During the final session of the COP, at about 3 in the morning on Saturday 19th, the Danish prime minister introduced the Accord as a done deal. Four hours earlier Obama had announced to the world that a deal had been made and that “most of the text has been completely worked out.” He then left to go back to Washington to avoid a snow storm. The Bolivian ambassador, noting that the Bolivian delegation had learned about the Accord through the media, asked, “Why have we not discussed this document before and why are we given 60 minutes to look at this document now, which will decide the lives of our people... This document does not respect two years of work and our people’s rights are not respected, so we cannot endorse this document which is by a small group that think they can take the opportunity to impose on us.”

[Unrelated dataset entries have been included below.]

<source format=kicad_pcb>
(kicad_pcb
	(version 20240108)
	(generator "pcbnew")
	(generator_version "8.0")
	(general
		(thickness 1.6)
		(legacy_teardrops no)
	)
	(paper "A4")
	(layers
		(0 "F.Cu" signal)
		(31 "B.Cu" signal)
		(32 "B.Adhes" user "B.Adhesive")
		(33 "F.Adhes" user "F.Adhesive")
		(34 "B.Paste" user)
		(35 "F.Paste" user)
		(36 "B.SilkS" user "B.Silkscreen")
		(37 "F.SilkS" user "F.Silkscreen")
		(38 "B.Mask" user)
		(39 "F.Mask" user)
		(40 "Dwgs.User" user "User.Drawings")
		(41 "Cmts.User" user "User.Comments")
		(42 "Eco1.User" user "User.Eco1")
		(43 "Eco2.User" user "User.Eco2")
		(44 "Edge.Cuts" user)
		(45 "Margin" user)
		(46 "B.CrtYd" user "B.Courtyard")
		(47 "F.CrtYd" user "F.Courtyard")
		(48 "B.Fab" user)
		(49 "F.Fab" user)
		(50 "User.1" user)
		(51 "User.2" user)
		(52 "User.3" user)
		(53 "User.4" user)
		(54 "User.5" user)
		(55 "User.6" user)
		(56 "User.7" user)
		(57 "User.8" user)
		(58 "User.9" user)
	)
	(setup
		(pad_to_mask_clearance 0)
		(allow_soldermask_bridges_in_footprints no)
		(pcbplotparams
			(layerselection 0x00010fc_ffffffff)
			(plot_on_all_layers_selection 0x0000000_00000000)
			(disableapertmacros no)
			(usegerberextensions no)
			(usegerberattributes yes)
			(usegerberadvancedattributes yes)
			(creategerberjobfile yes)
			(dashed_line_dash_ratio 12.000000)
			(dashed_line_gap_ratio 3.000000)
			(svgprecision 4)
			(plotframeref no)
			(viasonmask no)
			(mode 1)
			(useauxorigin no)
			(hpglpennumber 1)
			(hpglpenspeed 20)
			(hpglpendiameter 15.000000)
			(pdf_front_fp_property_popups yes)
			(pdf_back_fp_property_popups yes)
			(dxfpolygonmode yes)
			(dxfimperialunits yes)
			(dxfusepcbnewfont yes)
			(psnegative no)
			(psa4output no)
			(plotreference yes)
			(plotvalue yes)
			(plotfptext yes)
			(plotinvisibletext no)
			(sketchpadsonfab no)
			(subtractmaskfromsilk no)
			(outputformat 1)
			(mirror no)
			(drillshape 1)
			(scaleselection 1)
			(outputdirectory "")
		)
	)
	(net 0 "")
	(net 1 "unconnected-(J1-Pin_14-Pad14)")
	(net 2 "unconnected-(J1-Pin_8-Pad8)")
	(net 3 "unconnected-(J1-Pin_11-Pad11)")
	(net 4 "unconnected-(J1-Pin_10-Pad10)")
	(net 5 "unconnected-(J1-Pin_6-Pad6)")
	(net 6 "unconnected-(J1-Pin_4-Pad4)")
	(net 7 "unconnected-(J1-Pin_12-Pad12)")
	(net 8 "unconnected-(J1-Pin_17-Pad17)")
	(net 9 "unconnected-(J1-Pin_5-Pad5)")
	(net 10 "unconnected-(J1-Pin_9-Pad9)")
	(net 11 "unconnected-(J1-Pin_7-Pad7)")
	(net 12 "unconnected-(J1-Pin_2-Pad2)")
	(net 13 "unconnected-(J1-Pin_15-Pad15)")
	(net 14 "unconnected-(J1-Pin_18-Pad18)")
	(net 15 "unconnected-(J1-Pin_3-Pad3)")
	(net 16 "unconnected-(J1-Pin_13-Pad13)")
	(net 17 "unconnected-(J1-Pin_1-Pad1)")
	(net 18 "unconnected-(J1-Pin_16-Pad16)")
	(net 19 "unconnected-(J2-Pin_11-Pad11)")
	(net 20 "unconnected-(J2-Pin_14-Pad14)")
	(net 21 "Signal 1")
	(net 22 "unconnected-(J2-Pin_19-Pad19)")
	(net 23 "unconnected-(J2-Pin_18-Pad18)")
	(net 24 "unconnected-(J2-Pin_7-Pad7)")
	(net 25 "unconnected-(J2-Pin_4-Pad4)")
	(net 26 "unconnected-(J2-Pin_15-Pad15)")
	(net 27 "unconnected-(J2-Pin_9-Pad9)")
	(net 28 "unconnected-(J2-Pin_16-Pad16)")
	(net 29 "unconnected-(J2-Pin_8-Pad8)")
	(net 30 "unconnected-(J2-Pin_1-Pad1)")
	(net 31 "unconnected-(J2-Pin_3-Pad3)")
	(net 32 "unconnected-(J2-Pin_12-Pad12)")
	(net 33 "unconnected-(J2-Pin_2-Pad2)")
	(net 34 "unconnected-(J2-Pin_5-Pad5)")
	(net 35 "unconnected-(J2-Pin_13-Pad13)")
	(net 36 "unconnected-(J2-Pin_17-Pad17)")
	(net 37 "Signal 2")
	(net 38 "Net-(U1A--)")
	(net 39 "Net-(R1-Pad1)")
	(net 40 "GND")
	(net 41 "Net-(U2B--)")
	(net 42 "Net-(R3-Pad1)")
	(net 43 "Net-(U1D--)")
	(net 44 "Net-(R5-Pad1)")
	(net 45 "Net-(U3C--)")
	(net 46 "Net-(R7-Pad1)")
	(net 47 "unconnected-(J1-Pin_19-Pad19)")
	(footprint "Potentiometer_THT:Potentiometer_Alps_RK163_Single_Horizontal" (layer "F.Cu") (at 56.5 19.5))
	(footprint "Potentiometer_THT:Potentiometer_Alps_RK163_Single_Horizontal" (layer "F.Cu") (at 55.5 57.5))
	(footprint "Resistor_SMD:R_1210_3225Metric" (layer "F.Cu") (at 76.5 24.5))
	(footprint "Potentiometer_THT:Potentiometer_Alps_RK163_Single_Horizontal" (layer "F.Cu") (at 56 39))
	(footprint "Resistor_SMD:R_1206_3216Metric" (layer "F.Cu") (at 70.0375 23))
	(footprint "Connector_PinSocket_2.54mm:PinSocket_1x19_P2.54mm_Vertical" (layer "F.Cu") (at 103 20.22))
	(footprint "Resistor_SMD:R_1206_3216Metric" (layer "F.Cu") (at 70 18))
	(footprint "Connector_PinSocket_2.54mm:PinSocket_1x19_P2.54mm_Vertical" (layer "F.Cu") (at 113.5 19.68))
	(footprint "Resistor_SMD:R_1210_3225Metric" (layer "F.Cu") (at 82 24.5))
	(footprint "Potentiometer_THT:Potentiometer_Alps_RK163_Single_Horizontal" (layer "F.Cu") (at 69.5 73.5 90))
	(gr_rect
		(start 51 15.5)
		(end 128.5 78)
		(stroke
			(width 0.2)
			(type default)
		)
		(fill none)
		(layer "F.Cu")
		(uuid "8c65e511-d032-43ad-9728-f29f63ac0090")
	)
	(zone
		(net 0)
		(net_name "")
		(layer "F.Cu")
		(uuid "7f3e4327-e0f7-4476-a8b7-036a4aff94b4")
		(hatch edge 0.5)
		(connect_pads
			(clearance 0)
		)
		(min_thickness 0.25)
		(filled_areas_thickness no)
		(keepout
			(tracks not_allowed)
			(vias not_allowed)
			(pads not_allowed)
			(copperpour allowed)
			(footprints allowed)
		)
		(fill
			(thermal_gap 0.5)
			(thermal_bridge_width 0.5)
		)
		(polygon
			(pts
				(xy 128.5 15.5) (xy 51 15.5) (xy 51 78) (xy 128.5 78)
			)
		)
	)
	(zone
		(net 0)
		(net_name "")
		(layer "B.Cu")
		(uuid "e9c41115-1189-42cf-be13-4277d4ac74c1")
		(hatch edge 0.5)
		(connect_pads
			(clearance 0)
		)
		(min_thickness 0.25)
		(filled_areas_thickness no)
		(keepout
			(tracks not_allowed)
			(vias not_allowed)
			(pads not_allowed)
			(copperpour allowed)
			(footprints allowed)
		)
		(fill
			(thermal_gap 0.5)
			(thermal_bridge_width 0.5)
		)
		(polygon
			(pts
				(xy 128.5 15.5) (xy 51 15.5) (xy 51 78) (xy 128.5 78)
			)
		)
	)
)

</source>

The U.S. and the U.K. tried to hold back climate funding from developing countries who do not accept the Accord, but in the end parties to the UNFCCC agreed to merely “take note” of the text rather than to adopt it...the conference neither accepted nor approved the Accord. Because a small number of developing countries were able to stop the Accord from being adopted by the COP, the U.S. and other big players complained about the difficulties of staying within a consensus process, despite the fact that they have been happy to use the same consensus process in the past to block advancement of anything not in their own best (profitable) interests.

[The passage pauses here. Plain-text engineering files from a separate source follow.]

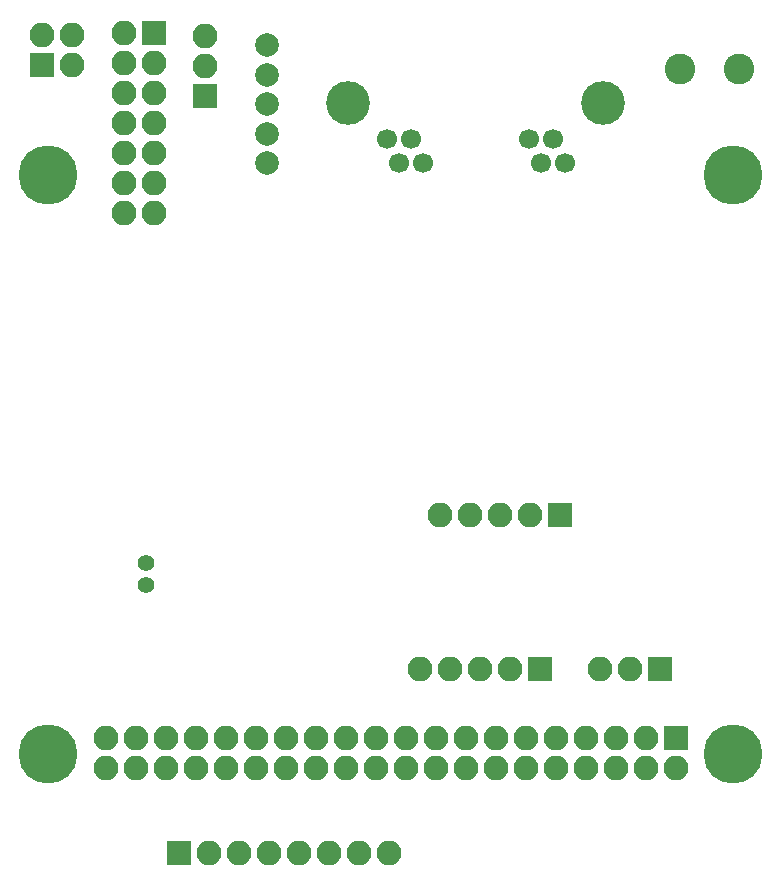
<source format=gbr>
G04 #@! TF.FileFunction,Soldermask,Bot*
%FSLAX46Y46*%
G04 Gerber Fmt 4.6, Leading zero omitted, Abs format (unit mm)*
G04 Created by KiCad (PCBNEW 4.0.7) date 06/19/19 10:20:30*
%MOMM*%
%LPD*%
G01*
G04 APERTURE LIST*
%ADD10C,0.100000*%
%ADD11C,5.000000*%
%ADD12C,3.700000*%
%ADD13C,1.700000*%
%ADD14R,2.100000X2.100000*%
%ADD15O,2.100000X2.100000*%
%ADD16C,2.600000*%
%ADD17C,2.000000*%
%ADD18C,1.400000*%
G04 APERTURE END LIST*
D10*
D11*
X61500000Y60500000D03*
D12*
X50500000Y66550000D03*
X28910000Y66550000D03*
D13*
X47250000Y61470000D03*
X46230000Y63500000D03*
X45210000Y61470000D03*
X44190000Y63500000D03*
X32160000Y63500000D03*
X33180000Y61470000D03*
X34200000Y63500000D03*
X35220000Y61470000D03*
D14*
X55280000Y18650000D03*
D15*
X52740000Y18650000D03*
X50200000Y18650000D03*
D14*
X45120000Y18650000D03*
D15*
X42580000Y18650000D03*
X40040000Y18650000D03*
X37500000Y18650000D03*
X34960000Y18650000D03*
D11*
X3500000Y11500000D03*
X61500000Y11500000D03*
X3500000Y60500000D03*
D14*
X56650000Y12800000D03*
D15*
X56650000Y10260000D03*
X54110000Y12800000D03*
X54110000Y10260000D03*
X51570000Y12800000D03*
X51570000Y10260000D03*
X49030000Y12800000D03*
X49030000Y10260000D03*
X46490000Y12800000D03*
X46490000Y10260000D03*
X43950000Y12800000D03*
X43950000Y10260000D03*
X41410000Y12800000D03*
X41410000Y10260000D03*
X38870000Y12800000D03*
X38870000Y10260000D03*
X36330000Y12800000D03*
X36330000Y10260000D03*
X33790000Y12800000D03*
X33790000Y10260000D03*
X31250000Y12800000D03*
X31250000Y10260000D03*
X28710000Y12800000D03*
X28710000Y10260000D03*
X26170000Y12800000D03*
X26170000Y10260000D03*
X23630000Y12800000D03*
X23630000Y10260000D03*
X21090000Y12800000D03*
X21090000Y10260000D03*
X18550000Y12800000D03*
X18550000Y10260000D03*
X16010000Y12800000D03*
X16010000Y10260000D03*
X13470000Y12800000D03*
X13470000Y10260000D03*
X10930000Y12800000D03*
X10930000Y10260000D03*
X8390000Y12800000D03*
X8390000Y10260000D03*
D16*
X62000000Y69500000D03*
X57000000Y69500000D03*
D14*
X46830000Y31700000D03*
D15*
X44290000Y31700000D03*
X41750000Y31700000D03*
X39210000Y31700000D03*
X36670000Y31700000D03*
D14*
X16750000Y67170000D03*
D15*
X16750000Y69710000D03*
X16750000Y72250000D03*
D17*
X22000000Y71500000D03*
X22000000Y69000000D03*
X22000000Y66500000D03*
X22000000Y64000000D03*
X22000000Y61500000D03*
D14*
X12500000Y72500000D03*
D15*
X9960000Y72500000D03*
X12500000Y69960000D03*
X9960000Y69960000D03*
X12500000Y67420000D03*
X9960000Y67420000D03*
X12500000Y64880000D03*
X9960000Y64880000D03*
X12500000Y62340000D03*
X9960000Y62340000D03*
X12500000Y59800000D03*
X9960000Y59800000D03*
X12500000Y57260000D03*
X9960000Y57260000D03*
D14*
X3000000Y69800000D03*
D15*
X5540000Y69800000D03*
X3000000Y72340000D03*
X5540000Y72340000D03*
D14*
X14550000Y3050000D03*
D15*
X17090000Y3050000D03*
X19630000Y3050000D03*
X22170000Y3050000D03*
X24710000Y3050000D03*
X27250000Y3050000D03*
X29790000Y3050000D03*
X32330000Y3050000D03*
D18*
X11800000Y27650000D03*
X11800000Y25750000D03*
M02*

</source>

From December 3-9 more than 60 activists from the Global South travelled across Europe from the WTO Trade Summit in Geneva to the COP15 Climate Summit in Copenhagen. Their intention was to highlight the close relation between trade politics and the climate crisis. The purpose of the caravan was it to enable voices from the South to have their say in the current debates about trade and climate. With public events, workshops and actions the representatives of movements from the South showed how climate change and trade liberalisation affect their lives and how they struggle against it. The caravan travelled on two routes, one through France and Belgium, a second through Germany – crossing the border into Denmark together on the 9th December to a warm welcome party in Christiania.
Social and Justice Climate Caravan Begins - http://indymedia.dk/articles/1394
Caravan from WTO to COP15 - https://publish.indymedia.dk/articles/1316
First Stop of the "Climate-Justice Caravan” (east) - http://indymedia.dk/articles/1399
Fourth stop of the Climate Caravan (west) Brussels - https://publish.indymedia.dk/articles/1455
At the end of the 10-day long protest in Copenhagen, exhausted activists got together to evaluate the actions and the process, and discuss 'where next from here?'. The next meetings of the Europe-based Climate Justice movement will take place in Amsterdam from 27-28 February, and then during the Bonn Climate Summit (COP15.5) from May 29-30, with Monday May 31st dedicated to discussing what 'climate justice' means in a European context.